++++ Input data ++++

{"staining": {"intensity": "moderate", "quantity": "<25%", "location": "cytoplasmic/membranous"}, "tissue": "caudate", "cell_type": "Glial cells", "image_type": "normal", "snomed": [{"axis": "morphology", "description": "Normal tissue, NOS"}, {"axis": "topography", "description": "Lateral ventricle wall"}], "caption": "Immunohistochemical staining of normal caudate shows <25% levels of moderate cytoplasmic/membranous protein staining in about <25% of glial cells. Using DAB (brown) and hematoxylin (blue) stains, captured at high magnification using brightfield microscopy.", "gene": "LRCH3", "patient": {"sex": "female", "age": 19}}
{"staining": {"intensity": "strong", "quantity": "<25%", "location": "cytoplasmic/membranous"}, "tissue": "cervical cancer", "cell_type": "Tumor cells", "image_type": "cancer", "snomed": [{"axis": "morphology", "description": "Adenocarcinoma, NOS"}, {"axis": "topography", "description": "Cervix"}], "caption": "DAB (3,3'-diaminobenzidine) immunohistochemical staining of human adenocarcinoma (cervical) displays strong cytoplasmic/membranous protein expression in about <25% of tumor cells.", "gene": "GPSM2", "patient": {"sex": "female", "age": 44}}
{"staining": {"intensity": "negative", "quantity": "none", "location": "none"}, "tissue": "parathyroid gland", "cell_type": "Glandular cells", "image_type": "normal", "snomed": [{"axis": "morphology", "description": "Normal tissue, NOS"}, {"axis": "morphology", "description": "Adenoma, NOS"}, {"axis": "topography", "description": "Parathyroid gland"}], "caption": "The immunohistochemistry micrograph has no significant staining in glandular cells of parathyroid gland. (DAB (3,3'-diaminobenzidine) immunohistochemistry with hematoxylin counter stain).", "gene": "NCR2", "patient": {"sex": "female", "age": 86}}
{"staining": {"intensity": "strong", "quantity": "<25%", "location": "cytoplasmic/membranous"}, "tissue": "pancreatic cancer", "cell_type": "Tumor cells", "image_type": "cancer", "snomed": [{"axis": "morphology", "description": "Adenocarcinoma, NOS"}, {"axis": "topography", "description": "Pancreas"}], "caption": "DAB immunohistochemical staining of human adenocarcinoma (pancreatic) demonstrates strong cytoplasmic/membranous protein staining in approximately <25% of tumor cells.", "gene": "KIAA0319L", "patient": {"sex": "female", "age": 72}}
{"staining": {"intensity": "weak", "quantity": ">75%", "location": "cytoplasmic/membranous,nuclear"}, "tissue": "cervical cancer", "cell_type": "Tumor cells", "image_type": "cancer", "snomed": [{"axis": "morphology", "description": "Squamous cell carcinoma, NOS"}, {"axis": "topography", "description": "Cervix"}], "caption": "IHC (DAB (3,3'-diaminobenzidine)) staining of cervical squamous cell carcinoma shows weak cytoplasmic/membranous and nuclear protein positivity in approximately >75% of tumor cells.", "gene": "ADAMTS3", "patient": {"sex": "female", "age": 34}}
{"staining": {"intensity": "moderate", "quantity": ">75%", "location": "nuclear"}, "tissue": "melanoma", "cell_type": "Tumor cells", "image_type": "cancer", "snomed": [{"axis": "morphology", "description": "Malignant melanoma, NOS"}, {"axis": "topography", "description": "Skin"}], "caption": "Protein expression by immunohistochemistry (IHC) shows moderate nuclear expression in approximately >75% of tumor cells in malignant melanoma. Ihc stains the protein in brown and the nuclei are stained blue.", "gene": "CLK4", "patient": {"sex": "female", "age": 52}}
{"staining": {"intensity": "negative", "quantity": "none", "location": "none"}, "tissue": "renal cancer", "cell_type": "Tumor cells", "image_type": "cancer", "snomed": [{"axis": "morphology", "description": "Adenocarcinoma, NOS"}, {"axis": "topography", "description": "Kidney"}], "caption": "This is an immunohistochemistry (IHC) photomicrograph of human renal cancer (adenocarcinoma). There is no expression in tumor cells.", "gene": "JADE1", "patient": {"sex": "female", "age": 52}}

++++

When you write out the listing, keep every line exactly as it is above.

{"staining": {"intensity": "moderate", "quantity": "<25%", "location": "cytoplasmic/membranous"}, "tissue": "caudate", "cell_type": "Glial cells", "image_type": "normal", "snomed": [{"axis": "morphology", "description": "Normal tissue, NOS"}, {"axis": "topography", "description": "Lateral ventricle wall"}], "caption": "Immunohistochemical staining of normal caudate shows <25% levels of moderate cytoplasmic/membranous protein staining in about <25% of glial cells. Using DAB (brown) and hematoxylin (blue) stains, captured at high magnification using brightfield microscopy.", "gene": "LRCH3", "patient": {"sex": "female", "age": 19}}
{"staining": {"intensity": "strong", "quantity": "<25%", "location": "cytoplasmic/membranous"}, "tissue": "cervical cancer", "cell_type": "Tumor cells", "image_type": "cancer", "snomed": [{"axis": "morphology", "description": "Adenocarcinoma, NOS"}, {"axis": "topography", "description": "Cervix"}], "caption": "DAB (3,3'-diaminobenzidine) immunohistochemical staining of human adenocarcinoma (cervical) displays strong cytoplasmic/membranous protein expression in about <25% of tumor cells.", "gene": "GPSM2", "patient": {"sex": "female", "age": 44}}
{"staining": {"intensity": "negative", "quantity": "none", "location": "none"}, "tissue": "parathyroid gland", "cell_type": "Glandular cells", "image_type": "normal", "snomed": [{"axis": "morphology", "description": "Normal tissue, NOS"}, {"axis": "morphology", "description": "Adenoma, NOS"}, {"axis": "topography", "description": "Parathyroid gland"}], "caption": "The immunohistochemistry micrograph has no significant staining in glandular cells of parathyroid gland. (DAB (3,3'-diaminobenzidine) immunohistochemistry with hematoxylin counter stain).", "gene": "NCR2", "patient": {"sex": "female", "age": 86}}
{"staining": {"intensity": "strong", "quantity": "<25%", "location": "cytoplasmic/membranous"}, "tissue": "pancreatic cancer", "cell_type": "Tumor cells", "image_type": "cancer", "snomed": [{"axis": "morphology", "description": "Adenocarcinoma, NOS"}, {"axis": "topography", "description": "Pancreas"}], "caption": "DAB immunohistochemical staining of human adenocarcinoma (pancreatic) demonstrates strong cytoplasmic/membranous protein staining in approximately <25% of tumor cells.", "gene": "KIAA0319L", "patient": {"sex": "female", "age": 72}}
{"staining": {"intensity": "weak", "quantity": ">75%", "location": "cytoplasmic/membranous,nuclear"}, "tissue": "cervical cancer", "cell_type": "Tumor cells", "image_type": "cancer", "snomed": [{"axis": "morphology", "description": "Squamous cell carcinoma, NOS"}, {"axis": "topography", "description": "Cervix"}], "caption": "IHC (DAB (3,3'-diaminobenzidine)) staining of cervical squamous cell carcinoma shows weak cytoplasmic/membranous and nuclear protein positivity in approximately >75% of tumor cells.", "gene": "ADAMTS3", "patient": {"sex": "female", "age": 34}}
{"staining": {"intensity": "moderate", "quantity": ">75%", "location": "nuclear"}, "tissue": "melanoma", "cell_type": "Tumor cells", "image_type": "cancer", "snomed": [{"axis": "morphology", "description": "Malignant melanoma, NOS"}, {"axis": "topography", "description": "Skin"}], "caption": "Protein expression by immunohistochemistry (IHC) shows moderate nuclear expression in approximately >75% of tumor cells in malignant melanoma. Ihc stains the protein in brown and the nuclei are stained blue.", "gene": "CLK4", "patient": {"sex": "female", "age": 52}}
{"staining": {"intensity": "negative", "quantity": "none", "location": "none"}, "tissue": "renal cancer", "cell_type": "Tumor cells", "image_type": "cancer", "snomed": [{"axis": "morphology", "description": "Adenocarcinoma, NOS"}, {"axis": "topography", "description": "Kidney"}], "caption": "This is an immunohistochemistry (IHC) photomicrograph of human renal cancer (adenocarcinoma). There is no expression in tumor cells.", "gene": "JADE1", "patient": {"sex": "female", "age": 52}}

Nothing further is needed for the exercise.